# Pony Club Long Sleeve White Shirt - Advice Sought



## lizziejay (12 April 2013)

Please could someone guide me to the type of long sleeve white shirt that I should be buying which meets Pony Club rules?  I have been looking at long sleeve polos and rugby shirts but I'm not sure which to go for, if either.  I don't want to waste any money by ordering the wrong thing so any help would be very much appreciated.


----------



## jrp204 (12 April 2013)

I bought my daughter M&S school shirts. They're cheap, wash well, are cool and look nice with a jacket and tie.


----------



## lizziejay (12 April 2013)

Thank you for the suggestion of M&S school shirts.  The guidance I have been given is "Short sleeves are NEVER allowed under Pony Club Rules. Blouse type shirts are also not acceptable.
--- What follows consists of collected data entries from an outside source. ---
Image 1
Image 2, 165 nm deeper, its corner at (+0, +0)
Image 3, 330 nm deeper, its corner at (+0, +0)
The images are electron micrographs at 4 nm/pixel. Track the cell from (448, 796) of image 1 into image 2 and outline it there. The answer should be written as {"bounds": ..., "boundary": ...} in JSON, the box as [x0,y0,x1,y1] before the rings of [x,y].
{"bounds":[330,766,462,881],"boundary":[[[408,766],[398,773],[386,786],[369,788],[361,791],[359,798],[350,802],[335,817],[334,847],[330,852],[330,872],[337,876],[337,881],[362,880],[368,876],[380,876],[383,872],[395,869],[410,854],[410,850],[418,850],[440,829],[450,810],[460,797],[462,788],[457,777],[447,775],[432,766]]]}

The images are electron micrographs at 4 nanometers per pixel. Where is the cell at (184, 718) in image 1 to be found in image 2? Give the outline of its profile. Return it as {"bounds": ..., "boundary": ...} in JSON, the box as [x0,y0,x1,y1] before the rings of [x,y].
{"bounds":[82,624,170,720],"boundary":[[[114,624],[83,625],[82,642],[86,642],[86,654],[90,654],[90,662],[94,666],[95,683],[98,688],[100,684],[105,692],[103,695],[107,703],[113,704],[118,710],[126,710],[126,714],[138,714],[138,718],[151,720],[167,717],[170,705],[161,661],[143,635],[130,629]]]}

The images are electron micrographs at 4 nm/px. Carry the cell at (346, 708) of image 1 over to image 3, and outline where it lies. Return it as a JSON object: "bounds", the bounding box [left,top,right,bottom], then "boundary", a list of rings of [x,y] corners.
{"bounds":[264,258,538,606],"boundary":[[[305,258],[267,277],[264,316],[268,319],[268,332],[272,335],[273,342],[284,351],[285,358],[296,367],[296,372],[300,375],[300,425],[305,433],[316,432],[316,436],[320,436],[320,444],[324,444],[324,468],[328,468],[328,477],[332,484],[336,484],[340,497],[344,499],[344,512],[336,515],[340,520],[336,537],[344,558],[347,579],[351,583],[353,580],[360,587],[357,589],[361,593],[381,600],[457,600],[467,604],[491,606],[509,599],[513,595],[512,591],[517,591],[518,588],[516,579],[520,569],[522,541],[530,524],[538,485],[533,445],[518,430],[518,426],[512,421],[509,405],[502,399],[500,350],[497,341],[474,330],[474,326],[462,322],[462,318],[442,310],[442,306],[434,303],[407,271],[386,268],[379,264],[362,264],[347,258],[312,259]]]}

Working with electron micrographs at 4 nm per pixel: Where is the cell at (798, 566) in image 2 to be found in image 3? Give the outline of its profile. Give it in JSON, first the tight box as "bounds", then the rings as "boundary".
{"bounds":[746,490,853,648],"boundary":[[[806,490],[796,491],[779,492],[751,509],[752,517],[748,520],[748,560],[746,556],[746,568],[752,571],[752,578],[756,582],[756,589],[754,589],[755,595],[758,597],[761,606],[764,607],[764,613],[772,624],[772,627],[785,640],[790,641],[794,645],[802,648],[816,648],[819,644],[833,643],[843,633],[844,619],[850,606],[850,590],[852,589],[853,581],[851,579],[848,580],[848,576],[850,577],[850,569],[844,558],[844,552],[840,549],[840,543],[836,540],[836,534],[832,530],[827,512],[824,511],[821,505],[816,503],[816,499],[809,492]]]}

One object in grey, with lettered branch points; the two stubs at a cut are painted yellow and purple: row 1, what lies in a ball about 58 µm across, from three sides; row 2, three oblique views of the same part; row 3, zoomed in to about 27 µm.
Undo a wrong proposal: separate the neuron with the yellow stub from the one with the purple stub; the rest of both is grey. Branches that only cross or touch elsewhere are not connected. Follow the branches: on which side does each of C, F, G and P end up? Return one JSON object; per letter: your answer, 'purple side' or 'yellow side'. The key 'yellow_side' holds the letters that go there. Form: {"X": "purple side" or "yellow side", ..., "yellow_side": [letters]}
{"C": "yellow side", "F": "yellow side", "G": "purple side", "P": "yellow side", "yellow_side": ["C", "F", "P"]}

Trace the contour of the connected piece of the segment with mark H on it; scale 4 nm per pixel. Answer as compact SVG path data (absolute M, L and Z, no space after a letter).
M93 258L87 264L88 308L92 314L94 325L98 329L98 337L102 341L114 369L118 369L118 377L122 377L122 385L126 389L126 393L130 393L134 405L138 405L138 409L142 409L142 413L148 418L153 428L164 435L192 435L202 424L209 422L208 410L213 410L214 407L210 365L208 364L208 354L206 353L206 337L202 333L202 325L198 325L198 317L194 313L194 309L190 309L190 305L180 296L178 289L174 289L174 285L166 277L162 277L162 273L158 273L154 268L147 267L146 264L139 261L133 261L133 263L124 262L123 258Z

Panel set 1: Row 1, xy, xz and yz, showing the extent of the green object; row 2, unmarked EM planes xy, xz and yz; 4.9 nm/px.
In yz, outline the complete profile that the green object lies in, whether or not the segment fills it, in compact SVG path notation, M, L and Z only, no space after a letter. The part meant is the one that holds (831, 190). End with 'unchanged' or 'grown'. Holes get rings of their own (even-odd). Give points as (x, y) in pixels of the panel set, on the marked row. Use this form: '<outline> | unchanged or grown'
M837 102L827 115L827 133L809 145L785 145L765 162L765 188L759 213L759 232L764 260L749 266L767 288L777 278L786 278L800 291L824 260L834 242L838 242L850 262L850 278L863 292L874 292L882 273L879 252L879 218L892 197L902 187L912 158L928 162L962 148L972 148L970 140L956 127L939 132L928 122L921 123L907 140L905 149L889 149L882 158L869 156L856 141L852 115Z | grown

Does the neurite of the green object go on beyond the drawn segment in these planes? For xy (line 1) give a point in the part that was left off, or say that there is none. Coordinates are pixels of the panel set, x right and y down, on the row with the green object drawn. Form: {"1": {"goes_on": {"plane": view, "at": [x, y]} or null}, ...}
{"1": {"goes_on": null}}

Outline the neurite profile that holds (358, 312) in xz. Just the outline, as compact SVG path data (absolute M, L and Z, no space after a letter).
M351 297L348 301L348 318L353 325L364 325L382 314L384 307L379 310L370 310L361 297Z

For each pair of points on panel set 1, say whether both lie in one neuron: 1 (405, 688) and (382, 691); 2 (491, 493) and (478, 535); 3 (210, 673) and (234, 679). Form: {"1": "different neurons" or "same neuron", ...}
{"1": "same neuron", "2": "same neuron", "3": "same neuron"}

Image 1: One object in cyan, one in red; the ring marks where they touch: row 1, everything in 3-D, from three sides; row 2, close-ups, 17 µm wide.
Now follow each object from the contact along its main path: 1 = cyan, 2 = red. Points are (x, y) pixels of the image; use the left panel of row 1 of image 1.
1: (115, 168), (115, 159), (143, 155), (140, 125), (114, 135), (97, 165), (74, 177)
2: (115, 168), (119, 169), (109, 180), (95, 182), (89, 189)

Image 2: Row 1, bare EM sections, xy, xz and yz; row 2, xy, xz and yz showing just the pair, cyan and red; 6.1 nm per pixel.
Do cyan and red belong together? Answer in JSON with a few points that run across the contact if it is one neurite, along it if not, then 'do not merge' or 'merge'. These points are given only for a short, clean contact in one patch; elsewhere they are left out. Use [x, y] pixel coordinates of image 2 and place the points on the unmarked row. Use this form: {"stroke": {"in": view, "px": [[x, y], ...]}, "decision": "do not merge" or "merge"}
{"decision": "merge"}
The shirt should fit everywhere particularly the collar".


----------



## Clodagh (12 April 2013)

A proper boys type school shirt is the way to go.


----------



## mirage (12 April 2013)

School shirts here tours came from ASDA.


----------



## Lilyhead (12 April 2013)

Asda Boys School Shirts  I get them for showing etc - I'm roughly a size 12/14 on top and fit into their 16 year old boys shirts!


----------



## *hic* (12 April 2013)

My daughter just used whichever of her longsleeved school shirts was clean. Even after she left school!


----------



## hnmisty (12 April 2013)

I used my school shirts. 
I think they are basically saying none of the skin tight shirts kids wear at school these days!
My shirts always somewhat resembled a tent on me


----------



## tinap (12 April 2013)

Yep another for school shirts


----------



## Shay (13 April 2013)

The reference to blouse type shirts is that they have to be able to be tucked in and not puffed up on anything at the shoulder so they can't catch.  Any plain (and usually cheap) white school shirt will do.


----------



## Tammytoo (13 April 2013)

Yep!  Any school shirts, cheap as chips from Supermarkets.


----------



## Suzie G (21 April 2013)

Yep, cheap school long sleeve shirts with a normal collar because they will wear a pc tie with it. Some girls shirts have a revere collar but these are no good.

If you buy a pc sweat shirt make sure you get one without a hood  as pc do not allow kids to ride in hoodies as they can be caught.


----------